The Houdini House
Thursday, May 18th, 2006
One of the enduring legends of Laurel Canyon is that of the so-called Houdini house—the ruins, actually, of an 11-bedroom villa at the corner of Willow Glen Road and Laurel Canyon Boulevard across the street from another storied property, the log cabin where Frank Zappa and his extended family held court in the spring and summer of ‘68—supposedly built by the illusionist at the height of his career.
Both properties are suitably mysterious, pocked with caves and traced by winding paths with stone-encrusted benches, grottos, fountains and other J.R.R. Tolkien mise-en-scene. Among other apocrypha, there’s supposedly a secret tunnel beneath Laurel Canyon Boulevard that connects the properties—”I never found out if that was true,” Zappa said.
He wasn’t alone. Everybody in the canyon, it seems, has a version of Houdini-house reality—but the real reality is that Houdini himself probably never lived there.

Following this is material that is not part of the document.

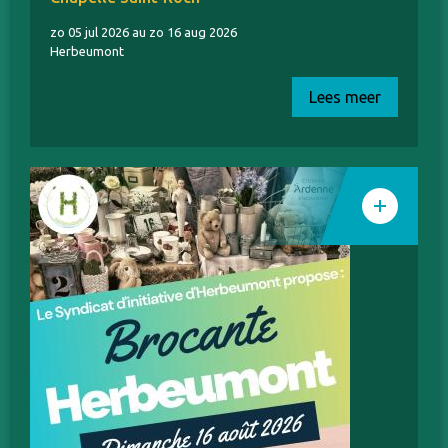
zo 05 jul 2026 au zo 16 aug 2026
Herbeumont
Lees meer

After driving by the Houdini property hundreds of times and wondering what the story was, I commissioned a piece by writer and photographer Bill Sharpsteen for the Los Angeles Times. Here, in part, is what Bill wrote:
The property’s earliest recorded owner was the Laurel Canyon Land Co., in 1907. Laurel Canyon Boulevard was then a narrow lane often flooded by two streams crossing near the corner of Laurel Canyon Boulevard and Lookout Mountain Avenue. R. J. Walker, who owned a major department store in downtown Los Angeles also held stock in the Laurel Canyon Land Co. Around 1915, he constructed a house at the corner of Laurel Canyon Boulevard and Willow Glen Road. (At about the same time, he built a guest house across the street next to actor Tom Mix’s log cabin).
Wanting a more continental look than the canyon’s rustic lodges, the dry-goods mogul went to Europe and imported stone masons, woodworkers, muralists and anyone else who was the best at his craft. They stayed in some cases until 1924, when the completed Mediterranean villa stood on the steep hillside like a hotel—three stories, 11 bedrooms, nine baths and a basement pool. There was a ballroom, a 15-foot stage for musicians and a ballet room–equipped with mirrors and barre—large enough for 10 dancers. For a touch of decadence, he threw in a circular staircase that turned around a marble newel post lit from inside, a huge aviary and murals of European scenes painted on ceiling-high canvases…Walker did specify one practical accessory: a turntable at the top of the narrow driveway. One drove up, parked and spun the car around, conveniently pointing it downhill for the exit.
Somehow, Walker met Houdini. The magician was in town between 1919 and 1920 to act in two movies, “The Grim Game” and “Terror Island,” and in fact, the climactic scene of “The Grim Game” was shot atop nearby Lookout Mountain. According to Houdini biographer Pat Culliton, Houdini invested in Walker’s Laurel Canyon Land Co. and moved into the boxy four-bedroom guest house next to Tom Mix’s across the street, although it’s not clear which he did first. Culliton claims that an elevator in the guest house descended to a tunnel beneath Laurel Canyon that led to the Walker mansion, so it’s hard not to believe that Houdini didn’t sneak over on occasion.
And those are the slim facts upon which the entire Houdini House folklore is based.
Bill goes on to trace the property’s sad decay in the ’50s that culminated in the mansion’s partial destruction in the Willow Glen fires of 1959. The city finally bulldozed the place in 1968, but not before it “became a theme park of sorts for ’60s teenagers looking for a supernatural interlude before cruising the Sunset Strip.”
Whether or not Houdini ever set foot in the mansion, the property, Bill writes, “will probably always be known as the Houdini house around Laurel Canyon, where belief in local legends is as tenacious as the wild fennel that grows straight out of the canyon’s granite walls.”